I have no idea if there is even a grain of truth in this, so I am putting it to more knowledgeable mners.

Over Christmas lunch yesterday, a member of my family mentioned they were feeling the strain financially, and as the conversation progressed, it turned to politics and the national debt crisis.

An extended member of my family said that "the vast majority of private and public debts could be wiped out via a fairly painless piece of legislation which would simultaneously create a 10% increase in output, remove instability and tax payer risk from the financial system and stabilise prices".
Apparently, "the deputy division chief of the modeling division in the IMF's research department, responsible for the funds global macroeconomic model is the person making these claims."

I had to admit, I didn't understand what she was trying to explain to me, so she has just texted me everything I have quoted above.

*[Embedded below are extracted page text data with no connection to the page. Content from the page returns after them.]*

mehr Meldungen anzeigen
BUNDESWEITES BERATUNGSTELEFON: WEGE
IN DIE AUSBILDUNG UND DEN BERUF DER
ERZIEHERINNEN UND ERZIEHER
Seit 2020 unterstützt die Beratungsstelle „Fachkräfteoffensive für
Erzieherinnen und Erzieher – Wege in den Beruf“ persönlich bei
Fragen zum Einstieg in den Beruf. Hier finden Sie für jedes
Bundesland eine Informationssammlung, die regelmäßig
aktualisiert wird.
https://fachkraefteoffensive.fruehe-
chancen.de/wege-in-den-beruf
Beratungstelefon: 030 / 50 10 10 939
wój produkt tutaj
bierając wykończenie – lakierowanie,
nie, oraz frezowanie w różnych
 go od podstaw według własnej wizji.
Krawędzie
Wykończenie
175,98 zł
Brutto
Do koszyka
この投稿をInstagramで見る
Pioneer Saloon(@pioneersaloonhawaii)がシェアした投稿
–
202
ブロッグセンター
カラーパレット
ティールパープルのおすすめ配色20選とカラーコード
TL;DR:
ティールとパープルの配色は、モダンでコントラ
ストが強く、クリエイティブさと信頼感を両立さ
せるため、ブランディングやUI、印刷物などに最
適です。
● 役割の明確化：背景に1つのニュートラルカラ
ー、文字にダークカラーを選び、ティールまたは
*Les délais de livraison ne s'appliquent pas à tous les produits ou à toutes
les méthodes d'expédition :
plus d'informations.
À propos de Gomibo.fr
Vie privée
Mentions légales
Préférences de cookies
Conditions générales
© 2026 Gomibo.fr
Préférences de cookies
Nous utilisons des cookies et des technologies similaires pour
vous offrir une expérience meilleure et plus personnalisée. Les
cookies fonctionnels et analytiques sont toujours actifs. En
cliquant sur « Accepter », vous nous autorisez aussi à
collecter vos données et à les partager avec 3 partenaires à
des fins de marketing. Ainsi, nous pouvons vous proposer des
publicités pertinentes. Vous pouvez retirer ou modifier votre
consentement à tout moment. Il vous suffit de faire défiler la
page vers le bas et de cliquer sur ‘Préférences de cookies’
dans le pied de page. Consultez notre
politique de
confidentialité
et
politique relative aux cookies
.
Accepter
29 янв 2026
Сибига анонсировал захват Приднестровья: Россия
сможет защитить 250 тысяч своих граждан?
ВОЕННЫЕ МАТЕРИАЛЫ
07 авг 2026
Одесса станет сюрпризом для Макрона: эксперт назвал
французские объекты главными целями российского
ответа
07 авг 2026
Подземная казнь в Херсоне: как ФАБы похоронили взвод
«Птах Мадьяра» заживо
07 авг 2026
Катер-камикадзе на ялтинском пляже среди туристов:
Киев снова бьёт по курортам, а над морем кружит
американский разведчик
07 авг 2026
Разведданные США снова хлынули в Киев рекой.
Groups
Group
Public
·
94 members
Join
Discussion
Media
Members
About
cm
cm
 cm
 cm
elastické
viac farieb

Is this even possible? And could anyone make any sense of what she has said, or has she been at the sherry for too long??

<<head explodes>>

Merry Christmas too!! grin

DaughterAndSon Wed 26-Dec-12 21:45:50

I felt I should reply to her text to ask her exactly what this 'fairly painless piece of legislation' would be, to have such a dramatic effect.

I am awaiting a reply.

DaughterAndSon Wed 26-Dec-12 21:48:56

Her reply: The fairly painless piece of legislation is "making the ability for banks to create money out of nothing at will away from them, which isn't something they would give up easily."


RedTinsel Wed 26-Dec-12 22:00:54

So just print more money then? that doesn't work for complicated economic reasons I don't really understand.

As an aside Im quite impressed about the level of conversation though. Ours was about Skylanders, next door but one's new GF and Strictly Xmas Special. <low brow alert>

kim147 Wed 26-Dec-12 22:02:39

Message withdrawn at poster's request.

Cabrinha Wed 26-Dec-12 23:15:35

I think you mean "taking" not "making"? And how can she simultaneously describe that as painless, but something the banks will not give up easily?

Permanentlyexhausted Thu 27-Dec-12 00:10:22

She's talking about a paper called Positive Money: a Return to Sovereign Money. Not sure if this link takes you straight there . You might need to scroll down to find the right article.

MutantPumpkin Thu 27-Dec-12 01:53:19

So your friend read an Internet site and became an expert? The article referenced is complete toss. Firstly printing money devalues your currency and leads to hyper inflation, numerous actual historical occurrences. Banks do NOT win twice on loans! Have you heard of a balance sheet! Loan out (neg cash flow) desk elsewhere benefits from positive cash flow, but will usually be paying/receiving libor +/- agreed rate. Your friend reads and believes the Daily Mail, ignore them on this thing and love them for who they are ;-)

LuluMai Thu 27-Dec-12 02:09:17

Quantitative easing has been done loads before... and as someone else said, it actually creates problems. I'm no economist- this is just what I've read/been told! But if it was just as simple as printing more money, we'd surely have no economic problems in this day and age. Unless I'm missing something?